TEXT:

There are many different types of dual fuel tariff. Some stay the same price for the duration of your contract, some fluctuate depending on market prices and others can change depending on the time of day. Let's take a look at these in a bit more detail.

Fixed tariffs

On a fixed-rate tariff, your unit rate and standing charge are guaranteed for the full length of your contract - usually 12, 18, 24 or 36 months. This type of tariff would help customers to avoid unexpected price increases.

Something to keep in mind when switching supplier is that fixed tariffs often have exit fees of around £30 per fuel.

Variable tariffs

With variable tariffs, rates can fluctuate with the wholesale market price of energy. What looks like a great deal today may not be tomorrow if the price increases.

Variable tariffs generally do not have exit fees, so customers are typically free to switch to a different tariff if they find a better deal without being penalised.

Economy 7 and Economy 10 tariffs

These tariffs use special meters and have different rates for electrcity during peak and off-peak hours. In exchange for paying a higher price for electricity during the day, customers can get cheaper rates for either seven hours during the night with Economy 7. Economy 10 plans may also be available with ten hours split between night, afternoon and evening.

Is it difficult to switch to a dual fuel tariff?

MATERIAL FOR THIS TASK:
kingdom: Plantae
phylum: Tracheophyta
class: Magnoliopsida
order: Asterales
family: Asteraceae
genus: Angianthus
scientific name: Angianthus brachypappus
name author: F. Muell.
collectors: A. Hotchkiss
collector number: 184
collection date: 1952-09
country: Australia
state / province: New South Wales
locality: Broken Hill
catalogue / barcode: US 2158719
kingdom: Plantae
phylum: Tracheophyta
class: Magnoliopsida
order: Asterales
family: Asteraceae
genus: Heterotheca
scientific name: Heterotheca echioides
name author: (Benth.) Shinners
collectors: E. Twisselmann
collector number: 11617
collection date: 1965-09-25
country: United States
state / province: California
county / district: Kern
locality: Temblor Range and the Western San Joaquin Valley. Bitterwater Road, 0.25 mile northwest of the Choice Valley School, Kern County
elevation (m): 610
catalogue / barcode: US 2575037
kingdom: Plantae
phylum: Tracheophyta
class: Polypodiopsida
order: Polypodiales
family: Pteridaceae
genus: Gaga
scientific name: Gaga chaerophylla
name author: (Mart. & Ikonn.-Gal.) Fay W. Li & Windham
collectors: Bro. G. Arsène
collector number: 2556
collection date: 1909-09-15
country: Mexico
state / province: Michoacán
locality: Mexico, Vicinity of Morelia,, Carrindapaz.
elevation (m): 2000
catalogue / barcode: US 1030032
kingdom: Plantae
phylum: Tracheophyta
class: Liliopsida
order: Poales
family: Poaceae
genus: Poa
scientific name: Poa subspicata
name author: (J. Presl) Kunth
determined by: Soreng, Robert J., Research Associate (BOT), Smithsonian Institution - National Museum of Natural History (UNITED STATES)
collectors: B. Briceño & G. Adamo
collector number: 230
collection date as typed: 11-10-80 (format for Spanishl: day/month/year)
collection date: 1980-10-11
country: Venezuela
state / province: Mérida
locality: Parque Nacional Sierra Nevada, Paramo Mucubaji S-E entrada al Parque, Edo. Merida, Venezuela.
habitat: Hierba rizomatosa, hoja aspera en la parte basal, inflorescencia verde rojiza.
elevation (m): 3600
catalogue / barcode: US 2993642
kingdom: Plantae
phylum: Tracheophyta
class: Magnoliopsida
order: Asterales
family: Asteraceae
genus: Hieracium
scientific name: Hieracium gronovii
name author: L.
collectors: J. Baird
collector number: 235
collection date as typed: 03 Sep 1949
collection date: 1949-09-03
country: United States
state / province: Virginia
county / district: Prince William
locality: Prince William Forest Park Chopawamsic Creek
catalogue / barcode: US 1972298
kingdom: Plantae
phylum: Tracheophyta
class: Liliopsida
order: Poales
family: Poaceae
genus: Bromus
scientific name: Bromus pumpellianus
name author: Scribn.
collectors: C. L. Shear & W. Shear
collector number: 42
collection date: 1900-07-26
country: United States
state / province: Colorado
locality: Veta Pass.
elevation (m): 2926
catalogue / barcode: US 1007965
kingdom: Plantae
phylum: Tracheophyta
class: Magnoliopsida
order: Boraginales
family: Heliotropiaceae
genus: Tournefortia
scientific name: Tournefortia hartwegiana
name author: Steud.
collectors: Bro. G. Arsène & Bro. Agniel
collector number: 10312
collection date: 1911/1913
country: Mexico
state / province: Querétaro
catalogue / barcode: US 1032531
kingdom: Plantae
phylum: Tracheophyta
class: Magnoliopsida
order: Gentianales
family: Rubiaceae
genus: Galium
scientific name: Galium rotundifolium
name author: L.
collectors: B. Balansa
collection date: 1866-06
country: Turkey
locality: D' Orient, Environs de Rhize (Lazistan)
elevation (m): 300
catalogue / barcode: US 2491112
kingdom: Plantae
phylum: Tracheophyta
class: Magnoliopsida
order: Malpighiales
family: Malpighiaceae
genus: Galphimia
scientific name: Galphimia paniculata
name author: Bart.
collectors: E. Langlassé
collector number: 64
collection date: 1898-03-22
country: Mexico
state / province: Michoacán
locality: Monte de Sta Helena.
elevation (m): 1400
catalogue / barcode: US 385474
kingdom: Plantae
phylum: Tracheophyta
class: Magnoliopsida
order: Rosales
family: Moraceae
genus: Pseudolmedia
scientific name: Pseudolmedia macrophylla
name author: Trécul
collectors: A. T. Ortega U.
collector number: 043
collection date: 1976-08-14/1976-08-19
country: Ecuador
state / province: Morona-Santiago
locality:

TASK REQUIREMENTS:
a) Please repeat the stretch of the listing from the line containing "scientific name: Angianthus brachypappus" through the line containing "collection date: 1980-10-11".
b) Go on with the passage on dual fuel tariffs from where it stops.

RESULTS FOR THE EXERCISE:
a)
scientific name: Angianthus brachypappus
name author: F. Muell.
collectors: A. Hotchkiss
collector number: 184
collection date: 1952-09
country: Australia
state / province: New South Wales
locality: Broken Hill
catalogue / barcode: US 2158719
kingdom: Plantae
phylum: Tracheophyta
class: Magnoliopsida
order: Asterales
family: Asteraceae
genus: Heterotheca
scientific name: Heterotheca echioides
name author: (Benth.) Shinners
collectors: E. Twisselmann
collector number: 11617
collection date: 1965-09-25
country: United States
state / province: California
county / district: Kern
locality: Temblor Range and the Western San Joaquin Valley. Bitterwater Road, 0.25 mile northwest of the Choice Valley School, Kern County
elevation (m): 610
catalogue / barcode: US 2575037
kingdom: Plantae
phylum: Tracheophyta
class: Polypodiopsida
order: Polypodiales
family: Pteridaceae
genus: Gaga
scientific name: Gaga chaerophylla
name author: (Mart. & Ikonn.-Gal.) Fay W. Li & Windham
collectors: Bro. G. Arsène
collector number: 2556
collection date: 1909-09-15
country: Mexico
state / province: Michoacán
locality: Mexico, Vicinity of Morelia,, Carrindapaz.
elevation (m): 2000
catalogue / barcode: US 1030032
kingdom: Plantae
phylum: Tracheophyta
class: Liliopsida
order: Poales
family: Poaceae
genus: Poa
scientific name: Poa subspicata
name author: (J. Presl) Kunth
determined by: Soreng, Robert J., Research Associate (BOT), Smithsonian Institution - National Museum of Natural History (UNITED STATES)
collectors: B. Briceño & G. Adamo
collector number: 230
collection date as typed: 11-10-80 (format for Spanishl: day/month/year)
collection date: 1980-10-11

b)
It’s a lot easier to switch your energy tariff than you may think. Speak to your chosen supplier directly or through a third-party comparison service. They'll need some basic information, including your postcode and some details from your latest gas and electricity bills, so be sure you have these to hand.

How long does it take?

Switching your energy supplier should take no longer than 21 days. This includes a 14-day cooling-off period, in which you are free to cancel the switch, should you change your mind.

Do I need to install anything?

Although switching energy provider, you will still use the same pipes and equipment. An engineer may drop by if you’re switching from a prepayment meter to direct debit or vice versa, though the cost of any works will usually be covered by your new supplier.

Can I switch to a renewable dual fuel tariff?

Many suppliers offer ‘green’ dual fuel tariffs with electricity produced from renewable sources and gas production offset.

Concerned about your carbon footprint?We've teamed up with EcoAct to offer carbon offsetting to compensate. To learn more and offset your own energy usage, visit The Gandhi Project.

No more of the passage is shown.